Lara Croft is not impressed.
I’ve never been much of a treasure hunter myself. I did once find a $20 bill on the floor of Record Town, which a buddy and I used to pick up a couple of LPs at the nearby RTO (it was a better store). Sharing the loot with said “buddy” is what made that a memorable experience, and that could be the same for you when playing GAMEDIA’s Treasure Temples.
One look at the screen captures here is all puzzle fans will need to know you’ve played this game before. There’s a path to various bits of treasure, and you’ll need to find that path to pick up everything and get out of the room. The trouble here is that the floor crumbles behind you as you move, so you’ll need to plan ahead to make sure you acquire everything and leave yourself a way back to the door.
This is simple enough in the early going, but the puzzles, of course, become more difficult. You’re quickly met with launching pads, enemies that block your path or destroy your blocks, traps that shoot out deadly darts, and more. What may seem like a hindrance, however, could be something you’ll need to use to your advantage. Those launching pads can obviously lift you back to the path you need, for example, and the darts can be tripped to take out enemies blocking your way.
Again, though, you know how this works. The question is what Treasure Temples does to separate itself from the competition. Graphics? No. They’re fun, but not far removed from the type you’d find in your average mobile game. And unfortunately, they don’t change much across the game’s 140+ levels. The story? Of course not. A short introduction sets up the characters from which you can choose, then it’s just puzzle screen after screen.

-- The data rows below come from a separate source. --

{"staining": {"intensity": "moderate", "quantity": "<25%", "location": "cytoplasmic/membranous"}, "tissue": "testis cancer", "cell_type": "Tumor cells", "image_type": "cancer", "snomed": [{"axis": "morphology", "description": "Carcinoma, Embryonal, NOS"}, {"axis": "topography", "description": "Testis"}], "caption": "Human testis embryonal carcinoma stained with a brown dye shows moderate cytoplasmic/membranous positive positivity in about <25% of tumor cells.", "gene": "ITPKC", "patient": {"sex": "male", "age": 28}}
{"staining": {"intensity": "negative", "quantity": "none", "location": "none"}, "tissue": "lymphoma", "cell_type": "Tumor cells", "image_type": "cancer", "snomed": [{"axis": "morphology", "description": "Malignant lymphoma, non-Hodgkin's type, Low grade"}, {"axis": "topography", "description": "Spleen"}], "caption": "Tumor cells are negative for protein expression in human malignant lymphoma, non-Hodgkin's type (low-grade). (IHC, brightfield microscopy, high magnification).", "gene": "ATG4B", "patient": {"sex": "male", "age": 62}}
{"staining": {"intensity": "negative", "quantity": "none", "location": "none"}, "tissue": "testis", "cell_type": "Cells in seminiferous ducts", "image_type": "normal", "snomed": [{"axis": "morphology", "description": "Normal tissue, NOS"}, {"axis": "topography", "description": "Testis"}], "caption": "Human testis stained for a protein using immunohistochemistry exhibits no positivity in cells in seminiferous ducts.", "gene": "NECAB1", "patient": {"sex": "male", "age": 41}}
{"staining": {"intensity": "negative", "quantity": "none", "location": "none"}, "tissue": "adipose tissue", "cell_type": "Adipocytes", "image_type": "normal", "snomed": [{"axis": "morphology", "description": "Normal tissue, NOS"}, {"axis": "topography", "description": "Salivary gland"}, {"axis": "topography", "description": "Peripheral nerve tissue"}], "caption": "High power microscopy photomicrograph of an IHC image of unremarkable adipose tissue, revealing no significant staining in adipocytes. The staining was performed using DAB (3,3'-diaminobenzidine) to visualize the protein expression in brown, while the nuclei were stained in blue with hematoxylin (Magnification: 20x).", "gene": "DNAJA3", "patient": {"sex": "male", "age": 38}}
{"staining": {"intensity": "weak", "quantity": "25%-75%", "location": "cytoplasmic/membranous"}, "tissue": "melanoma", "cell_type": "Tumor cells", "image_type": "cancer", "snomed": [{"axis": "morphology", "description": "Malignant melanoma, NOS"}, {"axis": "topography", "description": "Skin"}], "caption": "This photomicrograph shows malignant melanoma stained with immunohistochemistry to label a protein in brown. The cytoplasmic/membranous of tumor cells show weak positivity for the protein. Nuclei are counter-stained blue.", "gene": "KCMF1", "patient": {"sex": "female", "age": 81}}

It is, rather, that second character who helps Treasure Temples distinguish itself. A good portion of the puzzles require duo exploration; you’ll need to position one character in a certain spot, then take command of the second to clear out items or reach a specific location for the other to continue.
This creates some wonderfully clever puzzles that help alleviate the tedium of doing the same thing screen after screen. It’s just too bad that the developers didn’t create a way to make this a truly multiplayer experience. I often play puzzle games like this with the help of another person, and it would’ve been great to give that person some control so she didn’t have to just bark orders at the screen until demanding, “Would you just give me the controller?”
Treasure Temples has a couple of other elements working on its behalf, as well. I like that each block of levels ends with a “boss” fight. These puzzles are more involved, as you’d expect, and require you to use the traps to take down an enemy to reach the big prize.
Also, there’s no timer, and you’re never penalized for starting over. This means all puzzles can eventually be solved through trial and error. That’s a detriment if urgency’s your thing, but I prefer to simply relax when it comes to puzzle games.
If you’re looking for a casual way to kill some time on your Switch, definitely explore Treasure Temples. It won’t go on permanent display on your Switch’s SD card, but it’s priced accordingly, and puzzle fans should enjoy their time with it while it lasts.
Review: Treasure Temples (Nintendo Switch)
Treasure Temples is a solid option for those seeking low-pressure puzzle gameplay. The redundant visuals and lack of a narrative are easily overcome by clever levels, fun boss challenges, and a unique two-explorer approach to puzzle solving. It’s just too bad that “two-explorer” does not equate “two-player.”